It's been a weird day, but then it's being a weird month. Los Angeles is getting brush fires... in January! Here we're just breaking temperature records, so far, and missing all our rain. The reservoirs and snow pack are both at historically low levels. Fruits and vegetables are already more expensive than I remember them ever being, and if winter remains dry they will get even more costly by summer. As producing dairy products and meat also requite lots of water, they will be going up too. I might be roasting a Guido myself before the year ends, unless somebody roasts me first.
It's feeling more and more like a slow disaster underway. I must now begin to consider the unthinkable— that the local breweries soon might not have enough water to keep operating! If that happens I might as well just... well, I don't know what. I've had a bottle of Sierra Nevada with dinner almost every night for decades. If I'm forced to substitute something made in Oregon or the east I might grow gills or a tail or something. I hope I don't have to find out.
Sunday Verse
The Drought
by Gary Soto
The clouds shouldered a path up the mountains
East of Ocampo, and then descended,
Scraping their bellies gray on the cracked shingles of slate.

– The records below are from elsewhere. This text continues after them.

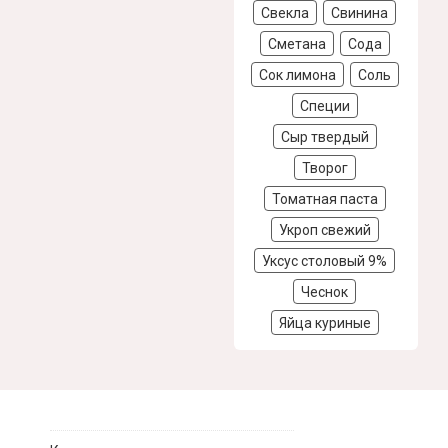
Свекла
Свинина
Сметана
Сода
Сок лимона
Соль
Специи
Сыр твердый
Творог
Томатная паста
Укроп свежий
Уксус столовый 9%
Чеснок
Яйца куриные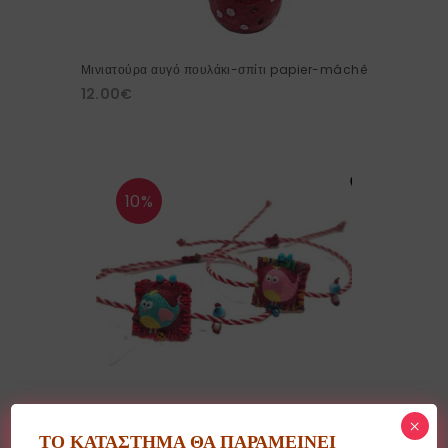
Μινιατούρα αυγό πουλάκι-σπίτι papier-mâchê
12.00
€
10%
×
Υφασμάτινο βραχιόλι-μαρτάκι πουλάκι
ΤΟ ΚΑΤΑΣΤΗΜΑ ΘΑ ΠΑΡΑΜΕΙΝΕΙ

They entered the valley, and passed the roads that went
Trackless, the houses blown open, their cellars creaking
And lined with the bottles that held their breath for years.
They passed the fields where the trees dried thin as hat racks
And the plow’s tooth bit the earth for what endured.
But what continued were the wind that plucked the birds spineless
And the young who left with a few seeds in each pocket,
Their belts tightened on the fifth notch of hunger—
Under the sky that deafened from listening for rain.